DIRECTIONS:
Continue the football passage below, starting right after its final line about the 49ers-Chiefs matchup.
-- begin GIVEN TEXT --
If they are really worried, they will inform the players to answer each question with, "I'm sorry, I don't speak English."

In a related development, they will keep Steve Young in seclusion in South Carolina and tell him, "If anyone asks, you're an aluminum siding salesman from Asheville who fell asleep in the chair at SuperCuts."

True, there is still too much football to be played before such a deliciously bizarre scenario might occur. They both have 10 wins. Both have their little flaws. The 49ers have an average defense and have not yet negotiated their way past the Cowboys. The Chiefs' two best offensive players are in their early 60s, and there is no firm indication that Montana might not blow up again.

Still, given the more painful alternatives - Bills IV, Broncos IV, the remade New York Giants, anyone from the NFC Central or Don Shula's throbbing brain and Bryan Cox's throbbing larynx - it is clear that only two truly intriguing possibilities remain:

The Cowboys-Chiefs because Emmitt Smith vs. Derrick Thomas is why the game still exists.

The 49ers-Chiefs in the Emotional Baggage Winter Games.
-- end GIVEN TEXT --
-- begin SUPPLIED MATERIAL --
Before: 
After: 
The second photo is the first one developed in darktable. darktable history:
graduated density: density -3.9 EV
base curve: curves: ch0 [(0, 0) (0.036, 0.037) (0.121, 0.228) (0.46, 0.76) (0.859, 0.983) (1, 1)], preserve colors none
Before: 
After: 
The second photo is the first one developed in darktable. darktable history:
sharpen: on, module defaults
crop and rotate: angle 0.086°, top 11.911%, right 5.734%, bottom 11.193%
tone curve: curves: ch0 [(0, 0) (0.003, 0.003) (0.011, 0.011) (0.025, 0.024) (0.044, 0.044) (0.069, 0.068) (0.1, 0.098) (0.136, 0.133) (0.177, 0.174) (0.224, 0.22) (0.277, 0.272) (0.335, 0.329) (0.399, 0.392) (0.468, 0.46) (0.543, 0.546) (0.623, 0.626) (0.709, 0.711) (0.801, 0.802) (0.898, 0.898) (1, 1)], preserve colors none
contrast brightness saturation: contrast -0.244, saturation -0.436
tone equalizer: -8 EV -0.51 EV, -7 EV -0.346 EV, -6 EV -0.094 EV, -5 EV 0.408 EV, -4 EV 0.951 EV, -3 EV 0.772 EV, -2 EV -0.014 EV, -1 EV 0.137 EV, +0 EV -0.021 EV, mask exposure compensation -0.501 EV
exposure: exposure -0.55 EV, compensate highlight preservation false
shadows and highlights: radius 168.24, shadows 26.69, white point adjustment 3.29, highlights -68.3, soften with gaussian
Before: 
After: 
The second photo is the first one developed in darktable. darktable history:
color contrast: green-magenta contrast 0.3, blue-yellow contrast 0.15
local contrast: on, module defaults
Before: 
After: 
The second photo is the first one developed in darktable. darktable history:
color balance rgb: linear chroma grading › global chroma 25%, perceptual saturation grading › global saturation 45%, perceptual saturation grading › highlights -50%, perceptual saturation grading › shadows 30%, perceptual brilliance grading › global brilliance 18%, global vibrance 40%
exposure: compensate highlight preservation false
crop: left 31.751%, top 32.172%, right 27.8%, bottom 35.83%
-- end SUPPLIED MATERIAL --
OUTPUT:
The exiled hero brings back his vacant-eyed smile, his precision toolbox and all the subtly-worded recriminations over the extended bum's rush he received, while his successor faces the ultimate measuring stick while swearing disingenuously upon a stack of Classics Illustrated Supreme Court rulings that all the old stuff that allegedly didn't exist anyway doesn't matter anymore.

Fortunately, we don't have to believe a word of it. We put in six hard years of speculation, choosing up sides, defending the prerogatives of seniority, and the requirements of precocious youth, and sparing no snotty reference in the defense of whatever our position happened to be from day to day.

We as a nation deserve this for any number of good reasons, many of them having to do with resolution, but for those of us who lived through it all, there is an added bonus. We'll finally get to see just how hard Eddie and Carmen and George can grit their teeth.

The Montana post-mortems died quickly enough - after about three weeks of breast-beating after the April trade, again when Joe played his first exhibition game in August and once more when he opened the season in Tampa.

But as soon as Young hit his stride and Montana hit injured reserve, the 49ers' decision looked more and more like wise football as well as wise business.

We are now fairly used to the idea of Young as the 49er quarterback, to the point that nobody even mentions Steve Bono anymore.

And yet, is it really over?

Not until Montana is done, and the fact is, he isn't done yet.

The Chiefs are 7-2 with him as the starter, spectacularly vulnerable without him. If they are not quite as complete a team as the 49ers (still open to question), they don't have as far to go in the A(lmost)FC. They certainly don't have the Cowboys in their way.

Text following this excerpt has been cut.